It still feels strange for me to even speak about how my first marriage ended.
I feel internal pressure and accusation as if speaking the facts means I have not forgiven her or am bitter. That’s a lie, by the way.
But it is a hard one to shake growing up amidst a Christian subculture that cannot move fast enough away from such discussions of marriages ending and people committing evil like adultery is (e.g. Deut. 22:22).
A powerful way to shut down talk about adultery and how such sin destroys marriages is to shame adultery victims into silence. Call them “bitter” or “unforgiving” if they dare mention what happened to them. This needs to change.
Sometimes I choose to share the facts of how my first marriage ended. Not always, mind you.
It happened. My first wife committed adultery against me, God, and our marriage. Then she discarded me via divorce. That happened. Those historical facts remain forever.
And it has shaped me. To not know that chapter in my life is to miss out on knowing a great deal about me.
It is not the entirety of who I am and my aspirations. However, it was a very major traumatic event in my life. I do not need to be ashamed of the fact it is part of my life history. It is, and will ever be so.
Forgiveness does not change historical facts.
Forgiveness is about our response to those facts. And sometimes the furthest we can go on the long path of forgiving infidelity is giving all the injustice over to God for Him to handle (e.g. Romans 12:19).
He is the Judge, after all. Not me. Not you.
And He is just. Plus far wiser than I.
I trust He will deal justly and wisely with how His adopted son was wronged and wounded someday.
That is enough for me.
Forgiveness does not deny that the injustice and violations did occur.
The journey of forgiveness moves us from a place where those wounds and hurtful events own us to a place where we own them. We own them in the sense that the pain and grief no longer has power over us–we’re freed from the need for revenge–and we can freely talk about the events as historical facts. That’s how I see it.
Talking about evil events will be upsetting for some. It will especially be upsetting for those who rather not face their own vulnerability to infidelity, their own powerlessness.
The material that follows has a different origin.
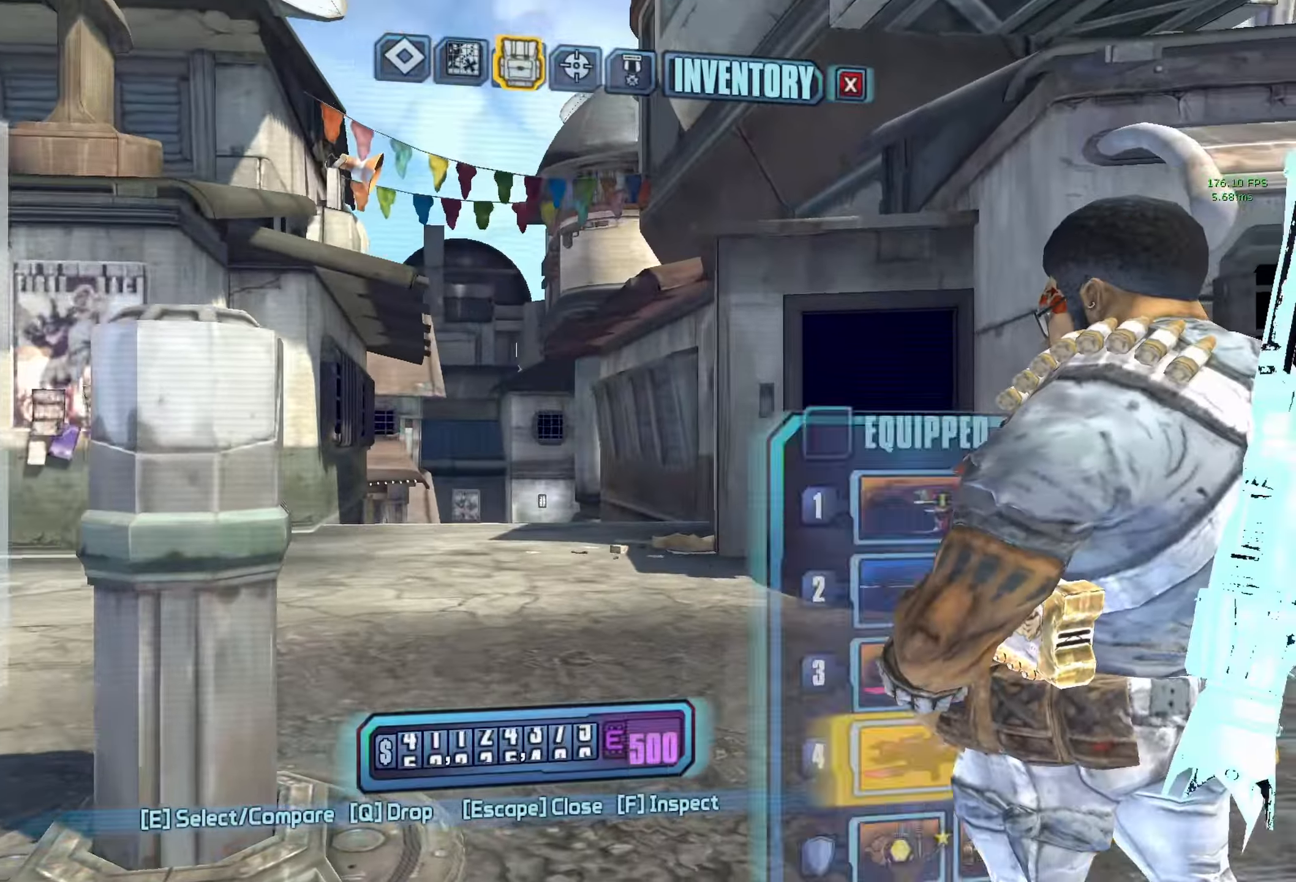
{"keys": [], "mouse": [], "events": [[350, "escape", "down"], [450, "escape", "up"]]}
Also, it may be upsetting for those who know the perpetrator and would rather not deal with the reality that he/she committed such evil against the faithful partner.
It does not necessarily make the faithful spouse “bitter” or “unforgiving” to speak the facts.
Labeling them as such says more about the one using the label than the labeled. It speaks to someone who is unable to handle the reality of living in a world broken by evil. And make no mistake, adultery is truly evil!
*A version of this post ran previously.